● **WORK INSTRUCTION**
Every line below that includes the word "Privacy" needs to be copied.

● **DATASET EXTRACT**
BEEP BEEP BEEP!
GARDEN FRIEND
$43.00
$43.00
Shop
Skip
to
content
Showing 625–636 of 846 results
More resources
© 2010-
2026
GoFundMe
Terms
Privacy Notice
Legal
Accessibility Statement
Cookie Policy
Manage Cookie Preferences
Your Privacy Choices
---
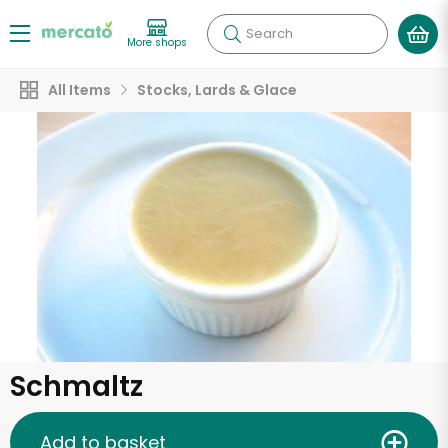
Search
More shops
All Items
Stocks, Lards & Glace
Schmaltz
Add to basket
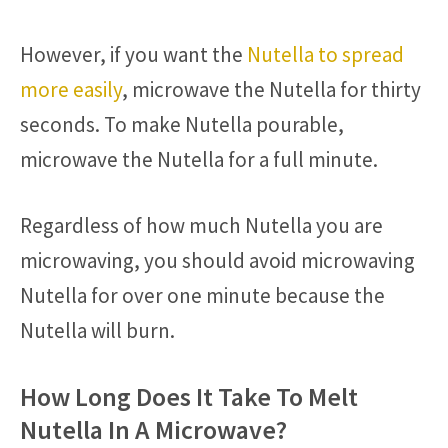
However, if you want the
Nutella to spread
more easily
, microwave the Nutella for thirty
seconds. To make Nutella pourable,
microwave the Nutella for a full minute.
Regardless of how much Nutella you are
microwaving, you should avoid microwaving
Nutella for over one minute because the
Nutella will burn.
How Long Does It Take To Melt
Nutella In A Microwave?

● **RESPONSE BOX**
Privacy Notice
Your Privacy Choices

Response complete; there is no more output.